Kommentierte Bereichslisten
━━━━━━━━

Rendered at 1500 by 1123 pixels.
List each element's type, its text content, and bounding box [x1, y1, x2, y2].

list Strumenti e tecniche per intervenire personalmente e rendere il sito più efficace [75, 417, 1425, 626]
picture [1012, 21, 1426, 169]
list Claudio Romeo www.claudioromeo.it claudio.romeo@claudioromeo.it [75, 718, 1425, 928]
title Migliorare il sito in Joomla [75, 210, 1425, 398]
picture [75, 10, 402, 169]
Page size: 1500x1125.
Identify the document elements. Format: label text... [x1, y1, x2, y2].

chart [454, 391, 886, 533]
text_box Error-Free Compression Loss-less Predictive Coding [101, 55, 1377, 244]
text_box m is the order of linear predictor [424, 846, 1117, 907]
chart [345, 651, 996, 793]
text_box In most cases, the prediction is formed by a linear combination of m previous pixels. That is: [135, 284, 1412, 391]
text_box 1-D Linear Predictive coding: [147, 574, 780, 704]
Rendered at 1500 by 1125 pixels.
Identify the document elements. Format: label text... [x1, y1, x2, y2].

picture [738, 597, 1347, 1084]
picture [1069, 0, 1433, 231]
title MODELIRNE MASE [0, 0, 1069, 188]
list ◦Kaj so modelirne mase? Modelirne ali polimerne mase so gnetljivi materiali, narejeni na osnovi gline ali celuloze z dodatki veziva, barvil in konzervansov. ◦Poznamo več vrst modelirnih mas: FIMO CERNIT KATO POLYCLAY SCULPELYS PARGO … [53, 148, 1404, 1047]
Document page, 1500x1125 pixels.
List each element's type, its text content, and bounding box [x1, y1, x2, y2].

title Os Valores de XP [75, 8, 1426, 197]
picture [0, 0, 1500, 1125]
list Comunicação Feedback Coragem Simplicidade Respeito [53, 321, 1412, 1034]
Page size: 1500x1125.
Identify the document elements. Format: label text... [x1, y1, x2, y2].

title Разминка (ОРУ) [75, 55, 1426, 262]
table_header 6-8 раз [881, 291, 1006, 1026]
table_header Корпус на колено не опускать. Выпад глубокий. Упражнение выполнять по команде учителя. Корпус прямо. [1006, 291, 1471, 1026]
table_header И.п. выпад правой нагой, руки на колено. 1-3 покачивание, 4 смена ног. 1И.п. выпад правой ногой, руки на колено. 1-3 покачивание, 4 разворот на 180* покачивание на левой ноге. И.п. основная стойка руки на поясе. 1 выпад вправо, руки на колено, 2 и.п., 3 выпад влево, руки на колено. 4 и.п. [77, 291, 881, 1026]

━━━━━━━━

• Aufgabe
Schreib die Zeilen von der Zeile mit „Rendered at 1500 by 1125 pixels.“ bis einschließlich der Zeile mit „title MODELIRNE MASE [0, 0, 1069, 188]“ Wort für Wort ab.

• Lösung
Rendered at 1500 by 1125 pixels.
Identify the document elements. Format: label text... [x1, y1, x2, y2].

picture [738, 597, 1347, 1084]
picture [1069, 0, 1433, 231]
title MODELIRNE MASE [0, 0, 1069, 188]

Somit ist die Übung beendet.